Other academics argue that there is insufficient evidence that the Nordic model reduces demand, and arguing that the Nordic model push prostitution underground through the black market. In addition, some researchers claim that the Nordic model does little to reduce harms to sex workers. In 2016, Amnesty International released a 100-page report claiming that Nordic model laws caused sex workers to face ongoing risk of police harassment, client violence, discrimination, eviction, and exploitation. Figures provided by National Ugly Mugs, a service which allows sex workers to confidentially report incidents of abuse and crime, showed that reports of abuse and crime against prostitutes greatly increased after Ireland's adoption of the Nordic model approach to prostitution by criminalizing the purchase of sexual services. The figures stated that crimes against prostitutes increased by 90%, with violent crime increasing by 92%.

=== Legal challenge in France at the European Court of Human Rights ===
A 2019 analysis by Le Bail, Giametta, and Rassouw of France's adoption of the Nordic model approach to prostitution found that "42 per cent of prostitutes were more exposed to violence and 38 per cent have found it increasingly difficult to make sure men use condoms." In response to this study Nordic Model Now, a British not-for-profit company describing itself as feminist, published a criticism of its methodology and conclusions.

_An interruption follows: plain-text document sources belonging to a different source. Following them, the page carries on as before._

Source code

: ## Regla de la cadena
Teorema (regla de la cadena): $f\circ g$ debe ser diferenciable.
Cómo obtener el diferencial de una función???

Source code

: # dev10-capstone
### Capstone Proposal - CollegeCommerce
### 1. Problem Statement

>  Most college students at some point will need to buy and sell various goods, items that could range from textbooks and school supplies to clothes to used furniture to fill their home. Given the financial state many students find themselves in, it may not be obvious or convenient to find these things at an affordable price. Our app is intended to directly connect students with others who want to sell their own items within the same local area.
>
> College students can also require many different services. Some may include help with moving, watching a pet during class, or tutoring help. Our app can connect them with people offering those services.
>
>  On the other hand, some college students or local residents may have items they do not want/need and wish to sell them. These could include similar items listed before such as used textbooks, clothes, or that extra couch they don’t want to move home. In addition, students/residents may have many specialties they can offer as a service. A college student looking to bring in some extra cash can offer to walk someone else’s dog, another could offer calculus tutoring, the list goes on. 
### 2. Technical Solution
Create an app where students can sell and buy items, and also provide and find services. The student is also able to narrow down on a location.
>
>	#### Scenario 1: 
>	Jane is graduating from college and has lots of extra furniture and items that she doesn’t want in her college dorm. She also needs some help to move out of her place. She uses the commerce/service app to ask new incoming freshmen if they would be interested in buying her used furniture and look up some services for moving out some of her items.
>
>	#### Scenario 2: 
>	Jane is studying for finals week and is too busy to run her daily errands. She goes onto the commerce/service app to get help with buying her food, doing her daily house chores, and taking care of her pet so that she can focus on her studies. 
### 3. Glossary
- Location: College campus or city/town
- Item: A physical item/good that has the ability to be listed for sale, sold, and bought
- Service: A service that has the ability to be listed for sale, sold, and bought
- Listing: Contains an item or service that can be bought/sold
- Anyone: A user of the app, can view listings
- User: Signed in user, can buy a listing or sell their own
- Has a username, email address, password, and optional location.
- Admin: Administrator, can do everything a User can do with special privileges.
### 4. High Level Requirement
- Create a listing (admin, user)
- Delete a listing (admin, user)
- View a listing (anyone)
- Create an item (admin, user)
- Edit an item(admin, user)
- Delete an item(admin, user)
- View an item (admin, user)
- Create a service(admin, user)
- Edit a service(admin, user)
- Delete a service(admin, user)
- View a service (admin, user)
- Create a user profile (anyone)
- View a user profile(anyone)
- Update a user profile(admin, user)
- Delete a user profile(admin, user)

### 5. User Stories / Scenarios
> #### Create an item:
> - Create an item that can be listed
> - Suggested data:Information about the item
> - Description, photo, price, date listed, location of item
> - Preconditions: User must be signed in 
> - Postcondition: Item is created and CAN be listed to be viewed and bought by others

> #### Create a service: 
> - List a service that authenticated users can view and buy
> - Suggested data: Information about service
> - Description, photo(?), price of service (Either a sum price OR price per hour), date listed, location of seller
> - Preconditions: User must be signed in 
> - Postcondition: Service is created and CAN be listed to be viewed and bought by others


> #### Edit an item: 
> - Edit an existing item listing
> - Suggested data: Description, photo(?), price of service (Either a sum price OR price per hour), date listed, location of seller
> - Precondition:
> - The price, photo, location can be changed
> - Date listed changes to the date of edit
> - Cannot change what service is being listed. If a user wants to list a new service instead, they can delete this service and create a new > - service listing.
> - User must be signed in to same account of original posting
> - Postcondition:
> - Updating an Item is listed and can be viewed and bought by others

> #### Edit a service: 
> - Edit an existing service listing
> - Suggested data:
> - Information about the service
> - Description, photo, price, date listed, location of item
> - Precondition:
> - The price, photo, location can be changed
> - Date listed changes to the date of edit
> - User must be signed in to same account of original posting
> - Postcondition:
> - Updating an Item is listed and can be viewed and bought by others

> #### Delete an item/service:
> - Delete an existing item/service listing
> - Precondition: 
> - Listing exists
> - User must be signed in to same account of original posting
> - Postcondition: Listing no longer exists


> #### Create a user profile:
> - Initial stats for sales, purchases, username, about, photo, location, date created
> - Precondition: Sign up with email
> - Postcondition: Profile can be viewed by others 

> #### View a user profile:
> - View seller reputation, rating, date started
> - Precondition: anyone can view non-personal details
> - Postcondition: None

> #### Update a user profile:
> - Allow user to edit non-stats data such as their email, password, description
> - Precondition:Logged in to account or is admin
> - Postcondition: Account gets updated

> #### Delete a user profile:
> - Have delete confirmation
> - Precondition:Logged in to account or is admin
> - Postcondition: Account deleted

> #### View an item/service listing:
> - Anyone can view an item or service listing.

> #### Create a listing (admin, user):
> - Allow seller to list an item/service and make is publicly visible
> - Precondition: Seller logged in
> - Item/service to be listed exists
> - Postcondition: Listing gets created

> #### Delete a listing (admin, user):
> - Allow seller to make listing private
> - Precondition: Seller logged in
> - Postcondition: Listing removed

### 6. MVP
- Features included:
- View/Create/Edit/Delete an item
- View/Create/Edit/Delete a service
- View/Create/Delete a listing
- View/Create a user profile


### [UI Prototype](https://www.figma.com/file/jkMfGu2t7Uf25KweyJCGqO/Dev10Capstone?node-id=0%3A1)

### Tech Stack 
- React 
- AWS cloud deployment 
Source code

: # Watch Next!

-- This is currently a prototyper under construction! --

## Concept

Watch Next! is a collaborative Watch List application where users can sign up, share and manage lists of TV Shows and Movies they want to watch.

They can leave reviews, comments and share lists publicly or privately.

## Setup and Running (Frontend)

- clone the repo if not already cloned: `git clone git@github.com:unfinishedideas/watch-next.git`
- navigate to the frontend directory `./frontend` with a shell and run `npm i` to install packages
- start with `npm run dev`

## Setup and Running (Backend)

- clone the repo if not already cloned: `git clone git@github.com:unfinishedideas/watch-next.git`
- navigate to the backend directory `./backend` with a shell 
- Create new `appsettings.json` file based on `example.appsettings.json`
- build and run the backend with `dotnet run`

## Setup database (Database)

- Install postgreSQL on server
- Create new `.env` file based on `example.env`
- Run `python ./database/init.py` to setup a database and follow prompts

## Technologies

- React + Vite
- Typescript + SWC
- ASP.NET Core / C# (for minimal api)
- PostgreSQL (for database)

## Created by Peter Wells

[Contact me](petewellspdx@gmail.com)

Meanwhile in 2019, a total of 261 migrant, queer, and women sex workers in France took the French government to the European Court of Human Rights (ECtHR), saying that their fundamental human rights had been violated due to the adoption and enforcement of the new 2016 law, which Médecins du Monde stated had forced them to work in secluded, dangerous locations after the law criminalised their clients. As a result, more than ten sex workers in France had reportedly been murdered within half a year, some of them allegedly due to police brutality targeting the sex workers. According to the applicants, the French law was thus breaching their rights under Articles 2 (right to life), 3 (prohibition of inhuman or degrading treatment) and 8 (right to respect to private life) of the European Convention on Human Rights. On 31 August 2023, the ECtHR declared the complaint of the 261 sex workers against France's Nordic model law admissible for a hearing. The admissibility meant that the Court found that the applicants were entitled to claim to be victims under Article 34 of the Convention. On the 25th of July 2024 the court ruled that the French laws are not in breach of Article 8 of the European Convention on Human rights.